The film was produced by Warp Films and Film4 Productions.[6] Principal photography began on 26 October 2009 and filming finished in December 2009. Filming locations in Wales included Swansea, Cardiff, Rhondda, and Barry.[7]
Submarine received positive reviews from critics. On Rotten Tomatoes, the film has a score of 88% based on reviews from 156 critics, with an average score of 7.4/10. The website's critics consensus: "Funny, stylish, and ringing with adolescent truth, Submarine marks Richard Ayoade as a talent to watch."[14] At Metacritic, which assigns a weighted average score out of 100 to reviews from mainstream critics, the film received an average score of 76 based on 37 reviews, indicating "generally favorable reviews".[15]
Critic Roger Ebert gave the film 3/4 stars saying "Submarine isn't an insipid teen sex comedy.

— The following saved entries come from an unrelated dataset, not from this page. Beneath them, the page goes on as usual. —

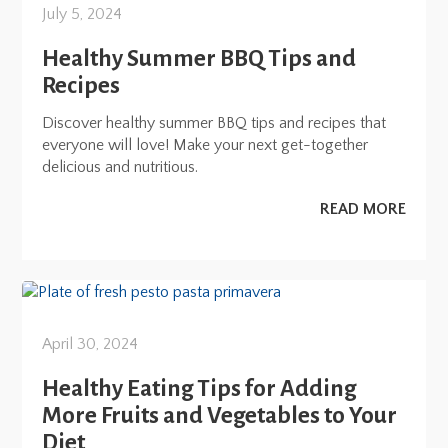
July 5, 2024
Healthy Summer BBQ Tips and
Recipes
Discover healthy summer BBQ tips and recipes that
everyone will love! Make your next get-together
delicious and nutritious.
READ MORE
April 30, 2024
Healthy Eating Tips for Adding
More Fruits and Vegetables to Your
Diet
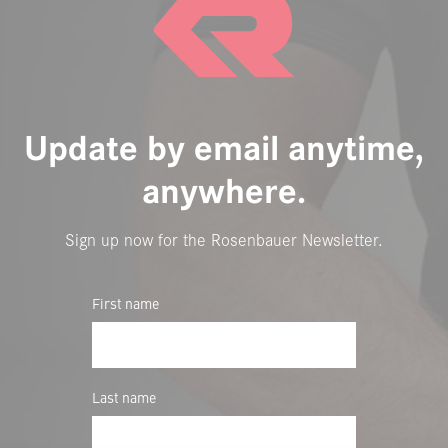
Update by email anytime,
anywhere.
Sign up now for the Rosenbauer Newsletter.
First name
Last name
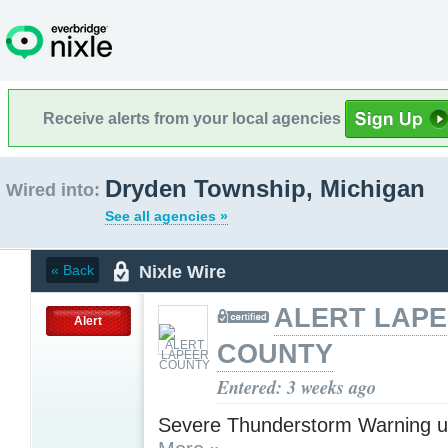
Receive alerts from your local agencies
Dryden Township, Michigan
Wired into:
See all agencies »
Nixle Wire
« Back
ALERT LAP
Alert
COUNTY
Entered: 3 weeks ago
Severe Thunderstorm Warning u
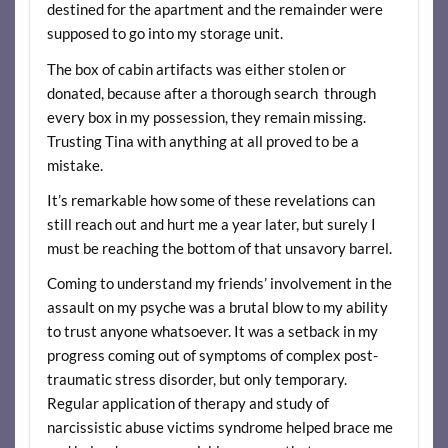
destined for the apartment and the remainder were
supposed to go into my storage unit.
The box of cabin artifacts was either stolen or
donated, because after a thorough search through
every box in my possession, they remain missing.
Trusting Tina with anything at all proved to be a
mistake.
It’s remarkable how some of these revelations can
still reach out and hurt me a year later, but surely I
must be reaching the bottom of that unsavory barrel.
Coming to understand my friends’ involvement in the
assault on my psyche was a brutal blow to my ability
to trust anyone whatsoever. It was a setback in my
progress coming out of symptoms of complex post-
traumatic stress disorder, but only temporary.
Regular application of therapy and study of
narcissistic abuse victims syndrome helped brace me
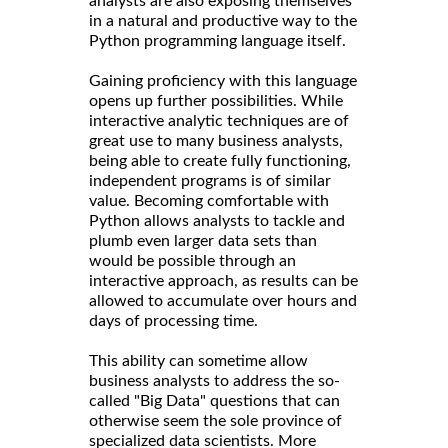
analysts are also exposing themselves
in a natural and productive way to the
Python programming language itself.
Gaining proficiency with this language
opens up further possibilities. While
interactive analytic techniques are of
great use to many business analysts,
being able to create fully functioning,
independent programs is of similar
value. Becoming comfortable with
Python allows analysts to tackle and
plumb even larger data sets than
would be possible through an
interactive approach, as results can be
allowed to accumulate over hours and
days of processing time.
This ability can sometime allow
business analysts to address the so-
called "Big Data" questions that can
otherwise seem the sole province of
specialized data scientists. More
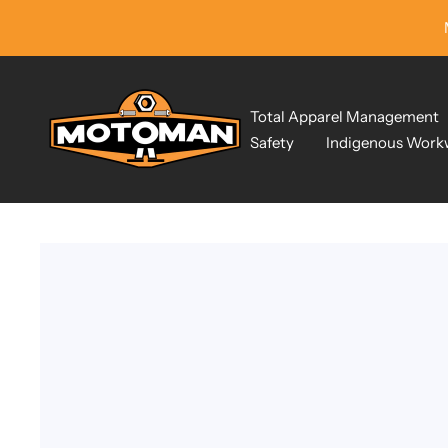
Skip
to
content
Motoman
Total Apparel Management
Industrial
Safety
Indigenous Work
Wear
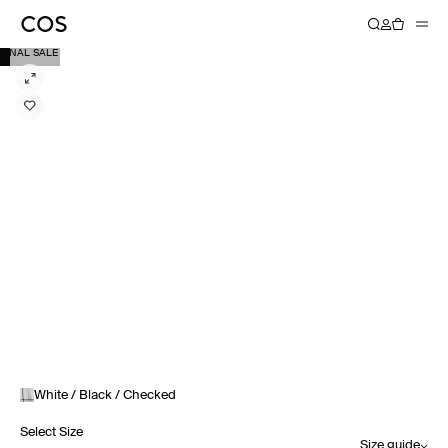
FINAL SALE
White / Black / Checked
Select Size
Size guide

It flaunts some stylistic devices, such as titles and sections and self-aware narration, but it doesn't try too hard to be desperately clever. It's a self-confident work for the first-time director, Richard Ayoade, whose purpose I think is to capture that delicate moment in some adolescent lives when idealism and trust lead to tentative experiments. Because Craig Roberts and Yasmin Paige are enormously likable in their roles, they win our sympathy and make us realize that too many movies about younger teenagers are filtered through the sensibility of more weathered minds."[16]